The Sales Review

Several Industries See More Than 50% of Revenue By Social Selling [Roundup]

Written by Julia Manoukian | Sep 29, 2017 1:35:37 PM

Welcome to your weekly roundup for September 22-29. This week we’re summing up empirical data from LinkedIn that proves social selling lifts revenue across a wide range of industries, the state of sales onboarding and 3 quota-killing mistakes only experienced salespeople make. Enjoy

Sales Leaders Now Have Evidence Social Selling Works For Their Business

Social selling sourced or influenced/attributed deals are making up greater than 50% of a sales rep’s quota in a variety of industries, recent empirical data from LinkedIn has found.

Several Industries See More Than 50% of Revenue By Social Selling

Out of all the 14 industries LinkedIn analyzed (shown below), more than half of their revenue is influenced by Sales Navigator. While certain industries like tech shouldn’t come as a surprise, less progressive ones finance or logistics and supply chain are.  

However, don’t forget social selling requires more than just a Navigator account...

“Given that implementing new sales practices effectively requires training and leadership reinforcement, a multi-year social selling plan may be necessary to attain significant revenue impact.”

Social Selling Influences 40% or More Revenue by Region

NAMER - 64.1%

EMEA - 59.5%

APAC - 46.6%

Social Selling Significantly Impact Business Outcomes

What’s more is that when deals associated with social selling are influenced by Sales Navigator, win-rate increases by 5% and deal size by 35%.

With the evidence around digital surmounting, sales leaders should be asking themselves, What is my team doing to address this opportunity? And where is my skills gap?

*This is a summary of Investigating the Truth About Social Selling by Industry by Ethan Andrianos.

SiriusDecisions State of Sales Onboarding Report

How do high-performing organizations structure and deliver sales onboarding for maximum results?

SiriusDecisions recently asked B2B sales enablement professionals from 45 industries and varying annual revenues how they prepare new sales reps via onboarding programs. Here are some of the highlights:

73% of top and low- performing organizations still rely on classroom training to onboard new sales reps
  • Following up is self-paced job aids, with 66% of top-performers using this method, which makes sense in a digital world
  • In third is manager-led training
  • High-performing organizations deploy all 12 of these methods more than low-performing ones in a variety of formats

Front-line sales managers, field sales coaches and sales enablement is needed to observe reps’ field activity in real-life scenarios
  • There’s no replacement for interacting with buyers—top performers require more than 20 observations
  • Field practice drives confidence, lets sellers practice and learn from experienced partners backing them and reinforces that the seller has support from the organization
Best onboarding results come from a “drip” method—continuous training and support over a longer period
  • 6-10 days is the most popular onboarding volume with all delivery methods for high-performing organizations
  • However, those who provide ongoing training outnumber low performers 2-to-1

*This is a summary of SiriusDecisions State of Sales Onboarding Report by Highspot.

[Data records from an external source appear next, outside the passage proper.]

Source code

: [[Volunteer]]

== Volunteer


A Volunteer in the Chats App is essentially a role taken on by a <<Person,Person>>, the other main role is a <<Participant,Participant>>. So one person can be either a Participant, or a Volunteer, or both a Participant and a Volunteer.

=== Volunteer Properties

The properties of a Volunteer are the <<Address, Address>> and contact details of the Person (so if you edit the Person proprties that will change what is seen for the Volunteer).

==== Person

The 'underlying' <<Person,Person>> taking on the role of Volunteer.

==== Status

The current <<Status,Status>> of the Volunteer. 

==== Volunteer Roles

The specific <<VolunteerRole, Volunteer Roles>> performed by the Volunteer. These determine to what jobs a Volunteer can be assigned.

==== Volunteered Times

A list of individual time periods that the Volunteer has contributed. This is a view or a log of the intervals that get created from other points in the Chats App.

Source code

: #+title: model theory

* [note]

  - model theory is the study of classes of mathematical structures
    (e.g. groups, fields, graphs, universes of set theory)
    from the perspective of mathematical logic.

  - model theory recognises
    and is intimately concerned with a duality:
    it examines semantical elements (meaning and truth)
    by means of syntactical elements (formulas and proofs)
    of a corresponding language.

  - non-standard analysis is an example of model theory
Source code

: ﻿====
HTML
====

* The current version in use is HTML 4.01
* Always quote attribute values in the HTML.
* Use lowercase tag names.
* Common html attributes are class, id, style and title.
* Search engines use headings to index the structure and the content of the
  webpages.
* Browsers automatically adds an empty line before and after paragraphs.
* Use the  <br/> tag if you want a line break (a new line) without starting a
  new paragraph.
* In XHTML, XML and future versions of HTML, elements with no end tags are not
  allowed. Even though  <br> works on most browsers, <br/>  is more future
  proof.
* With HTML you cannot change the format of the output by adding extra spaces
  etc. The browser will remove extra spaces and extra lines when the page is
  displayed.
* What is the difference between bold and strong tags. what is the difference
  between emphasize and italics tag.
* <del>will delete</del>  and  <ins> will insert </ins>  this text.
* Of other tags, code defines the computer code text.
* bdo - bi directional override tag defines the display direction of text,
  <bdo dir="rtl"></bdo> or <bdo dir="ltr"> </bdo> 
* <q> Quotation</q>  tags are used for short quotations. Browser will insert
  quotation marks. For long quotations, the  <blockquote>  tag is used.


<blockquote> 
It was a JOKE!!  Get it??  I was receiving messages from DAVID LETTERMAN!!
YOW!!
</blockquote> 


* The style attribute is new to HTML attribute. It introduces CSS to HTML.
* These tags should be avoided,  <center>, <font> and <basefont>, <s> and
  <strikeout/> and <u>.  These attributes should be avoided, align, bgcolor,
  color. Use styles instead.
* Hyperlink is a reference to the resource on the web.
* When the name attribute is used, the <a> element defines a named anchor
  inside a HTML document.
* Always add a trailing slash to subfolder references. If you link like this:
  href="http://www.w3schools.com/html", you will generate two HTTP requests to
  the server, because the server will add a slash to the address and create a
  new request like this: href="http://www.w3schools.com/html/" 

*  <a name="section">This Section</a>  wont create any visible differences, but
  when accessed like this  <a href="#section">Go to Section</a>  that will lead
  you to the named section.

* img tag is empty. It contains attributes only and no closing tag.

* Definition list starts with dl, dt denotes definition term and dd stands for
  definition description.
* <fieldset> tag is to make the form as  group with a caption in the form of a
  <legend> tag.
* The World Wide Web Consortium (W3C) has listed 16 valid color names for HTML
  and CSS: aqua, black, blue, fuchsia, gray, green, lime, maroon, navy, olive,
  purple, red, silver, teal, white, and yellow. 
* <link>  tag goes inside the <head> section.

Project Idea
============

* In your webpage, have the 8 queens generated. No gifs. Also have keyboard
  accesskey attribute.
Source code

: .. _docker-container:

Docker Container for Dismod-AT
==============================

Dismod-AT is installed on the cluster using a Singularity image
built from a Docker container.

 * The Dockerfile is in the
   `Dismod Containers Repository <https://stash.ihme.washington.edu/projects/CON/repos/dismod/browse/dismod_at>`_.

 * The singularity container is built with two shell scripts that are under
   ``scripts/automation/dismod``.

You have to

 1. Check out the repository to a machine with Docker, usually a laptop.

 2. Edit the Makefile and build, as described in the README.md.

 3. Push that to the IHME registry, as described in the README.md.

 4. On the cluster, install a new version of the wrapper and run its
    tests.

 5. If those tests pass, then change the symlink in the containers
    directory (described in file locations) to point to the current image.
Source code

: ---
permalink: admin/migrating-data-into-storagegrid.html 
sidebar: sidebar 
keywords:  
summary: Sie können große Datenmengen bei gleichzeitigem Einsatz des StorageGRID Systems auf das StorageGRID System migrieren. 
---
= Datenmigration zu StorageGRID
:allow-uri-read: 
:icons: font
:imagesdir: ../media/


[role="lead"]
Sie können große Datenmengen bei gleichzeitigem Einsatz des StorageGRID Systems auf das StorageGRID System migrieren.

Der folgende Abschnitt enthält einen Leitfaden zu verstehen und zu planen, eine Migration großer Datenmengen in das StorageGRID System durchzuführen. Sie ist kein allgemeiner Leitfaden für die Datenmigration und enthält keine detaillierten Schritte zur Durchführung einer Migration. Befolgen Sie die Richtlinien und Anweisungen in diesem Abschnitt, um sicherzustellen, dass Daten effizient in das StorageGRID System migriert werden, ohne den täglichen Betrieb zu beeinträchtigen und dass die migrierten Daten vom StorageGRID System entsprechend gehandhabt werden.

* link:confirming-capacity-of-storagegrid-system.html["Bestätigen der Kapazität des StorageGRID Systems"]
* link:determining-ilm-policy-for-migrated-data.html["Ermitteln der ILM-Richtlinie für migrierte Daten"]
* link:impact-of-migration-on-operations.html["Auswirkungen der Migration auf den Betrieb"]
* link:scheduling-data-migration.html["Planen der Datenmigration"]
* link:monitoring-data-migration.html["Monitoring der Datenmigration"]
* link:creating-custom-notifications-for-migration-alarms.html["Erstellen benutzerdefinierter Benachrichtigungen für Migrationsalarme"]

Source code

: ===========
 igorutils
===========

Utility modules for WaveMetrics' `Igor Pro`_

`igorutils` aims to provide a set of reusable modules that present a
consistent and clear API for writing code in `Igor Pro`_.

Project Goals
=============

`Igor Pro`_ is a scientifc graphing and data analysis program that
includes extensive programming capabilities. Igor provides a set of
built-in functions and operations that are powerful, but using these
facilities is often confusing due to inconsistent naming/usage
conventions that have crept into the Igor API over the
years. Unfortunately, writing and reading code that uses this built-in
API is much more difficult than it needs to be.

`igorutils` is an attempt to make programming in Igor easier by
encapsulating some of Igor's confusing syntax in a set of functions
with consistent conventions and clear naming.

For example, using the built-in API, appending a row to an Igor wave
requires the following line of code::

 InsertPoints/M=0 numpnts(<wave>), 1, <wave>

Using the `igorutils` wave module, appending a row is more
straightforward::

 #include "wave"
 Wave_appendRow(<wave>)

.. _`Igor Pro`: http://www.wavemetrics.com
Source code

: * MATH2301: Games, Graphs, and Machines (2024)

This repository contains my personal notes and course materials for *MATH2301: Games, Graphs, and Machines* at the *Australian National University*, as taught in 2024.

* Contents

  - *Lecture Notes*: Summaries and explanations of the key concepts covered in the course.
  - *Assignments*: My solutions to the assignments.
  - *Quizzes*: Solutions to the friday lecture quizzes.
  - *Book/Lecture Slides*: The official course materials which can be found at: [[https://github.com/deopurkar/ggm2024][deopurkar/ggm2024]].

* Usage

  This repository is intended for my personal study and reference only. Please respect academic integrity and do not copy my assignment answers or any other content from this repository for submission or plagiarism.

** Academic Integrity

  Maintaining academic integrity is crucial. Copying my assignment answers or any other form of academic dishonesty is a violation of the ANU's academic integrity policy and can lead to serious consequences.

The 3 Quota-Killing Mistakes Only Experienced Salespeople Make

Both rookies and veterans make mistakes—it’s a fact not only in life but also in sales. Renowned sales executive and author Jeff Hoffman outlines the 3 biggest mistakes he sees seasoned reps make, and how to avoid them.

1) They Over-Qualify

Using techniques like social proximity, salespeople cover a lot of ground quickly by targeting similar buyers they’ve already served. However, many get caught in dismissing an ICP because they don’t match the DNA of their typical buyer.

To combat this mentality, Hoffman advises 10-15% of the deals a salesperson is working should be “risky,” or outside of the typical buyer persona.

2) They Lean Too Heavily On Existing Champions

Familiarity breeds complacency, observes Hoffman. The longer the salesperson stays in the role, the more champions they have, and the more they depend on those champions to connect them with more business.

To avoid this, use a multi-threaded approach. Ask yourself:

-Do you know who all of the current customer stakeholders are?

-Who’s left since I last surveyed the account? Who’s joined? Who’s gotten a promotion? Who’s moved teams?

-Which business units, departments, or office locations should I target next?

3) They Stop Learning

According to HubSpot Research, the majority of salespeople with five-plus years of experience say that when they find something works, they don’t change it.

This is clearly an issue. What worked in 2000 certainly doesn’t work today. Technology, industries, and buyers change dramatically even in a few years.

Stay relevant by continually educating yourself through blogs, podcasts, training, and the like.

*This is a summary of The 3 Quota-Killing Mistakes Only Experienced Salespeople Make by Jeff Hoffman.